My quarry was in sight.  After years of searching, the biggest prize of all would soon be mine.  Mine!  I thought back on how I had arrived at this point.

It was purely by accident.  I had been cruising the internet, casually checking out events of interest.  A rather ordinary picture scrolled across the screen. I looked idly, preparing to move on when there, in the corner, I caught a glimpse of it.  I thought I saw…but no, it couldn’t be.  Could it?  I froze the screen and tried to enlarge it, but at that magnification it was nothing but fuzzy pixels on the screen.  I couldn’t tell.  It LOOKED like it might be my quarry.  But it was hiding, way in the back, behind the more ordinary specimens that had been the subject of the photo.  I scanned the description, but nothing was said about the one in the back.  Could it be that no-one else had spotted it?  That nobody else realized how rare a specimen it was?

Feverishly I read the details.  There was to be a hunt, but it was not for several days, and it was far from home.  What did that matter?  No distance was too great to travel for the chance to bag my prize.
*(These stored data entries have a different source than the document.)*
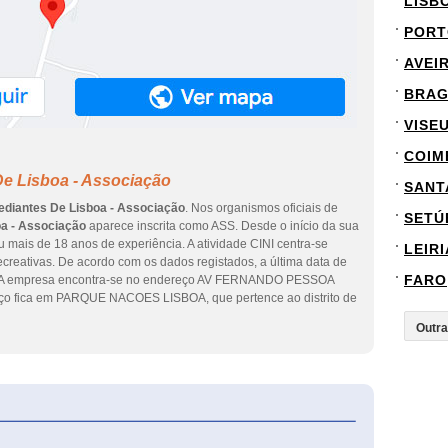
LISB
PORT
AVEI
BRA
VISE
COIM
e Lisboa - Associação
SANT
diantes De Lisboa - Associação
. Nos organismos oficiais de
SETÚ
a - Associação
aparece inscrita como ASS. Desde o início da sua
u mais de 18 anos de experiência. A atividade CINI centra-se
LEIRI
creativas. De acordo com os dados registados, a última data de
FARO
25. A empresa encontra-se no endereço AV FERNANDO PESSOA
eço fica em PARQUE NACOES LISBOA, que pertence ao distrito de
eInforma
Time dragged.  I thought the day would never come, but Saturday dawned at last.  I was up with the sun and in my car.  Mile upon dusty mile I trekked across the barren wilderness.  Hour after hour.  I saw the signs directing me to the hunting grounds when I pulled off the highway.   I had arrived at last.
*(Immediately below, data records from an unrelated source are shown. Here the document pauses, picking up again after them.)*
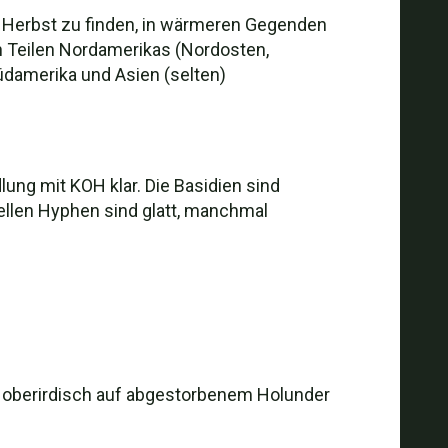
Herbst zu finden, in wärmeren Gegenden
in Teilen Nordamerikas (Nordosten,
Südamerika und Asien (selten)
lung mit KOH klar. Die Basidien sind
uellen Hyphen sind glatt, manchmal
er oberirdisch auf abgestorbenem Holunder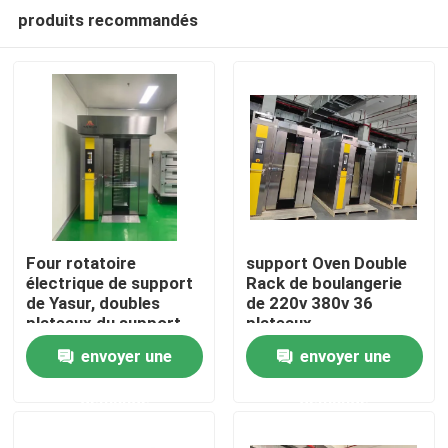
produits recommandés
Four rotatoire
support Oven Double
électrique de support
Rack de boulangerie
de Yasur, doubles
de 220v 380v 36
Accueil
plateaux du support
plateaux
36 40X60cm, pour le
40X60cm/pour la
envoyer une
envoyer une
pain de cuisson,
pizza de cuisson de
A propos de nous
gâteaux, Pizz
gâteaux de pain
demande
demande
Contacts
I sat in my car for a moment, enjoying the thrill of anticipation.  It seemed that the gods had smiled upon me, and today I would bag the big prize.  I grabbed my gear.  A-hunting I would go.

The place was noisy and brightly lit, crowded with other hunters stalking through specimens of every species, shape and color.  It was a veritable zoo!  At last I spotted the grouping from the photo and approached, heart beating in my chest.  I passed up the ordinary creatures in the front, my trembling hand reaching for the rare specimen I had glimpsed in the back row.  I grasped it, lifted it to my searching eyes and…and…

It wasn’t my prize.

It wasn’t the Joe St. Clair glass rose paperweight from the 1970s.  It was nothing but an ordinary blob of glass with a plastic rose stuck in the middle.

Disappointment rose like bitter gall in my throat.  I turned away.  I made a quick circuit of the rest of the barn, and then left the auction I had traveled hours to attend without a backward glance.  There was nothing there for me.  I didn’t bag the paperweight I had intended as a Christmas present for my sister, Mary Kay, and which would have been the pride of her collection.  Nor did I find:

  • the Napco lady-head vase from the 50s with red hair and an off-the-shoulder blouse that looked uncannily like my Aunt Carol, which my cousin Kathy admired at an antique shop but wouldn’t spend $600 for.
  • the “Big Bertha” 4 quart vintage medium blue Pyrex casserole dish with lid, in mint condition, for my co-worker, Dawn.
  • The 1930s unsigned Miriam Haskell intricately jeweled matching parure of necklace, brooch and earrings that would set my own heart aflutter.

I was disappointed as I made the two hour + drive back home, but undaunted.  There was always next Saturday.  And, after all, the best thing about collecting is the thrill of the hunt.

Do you collect anything?  Is there one, special piece on your radar?  Do you want me to keep an eye out for it?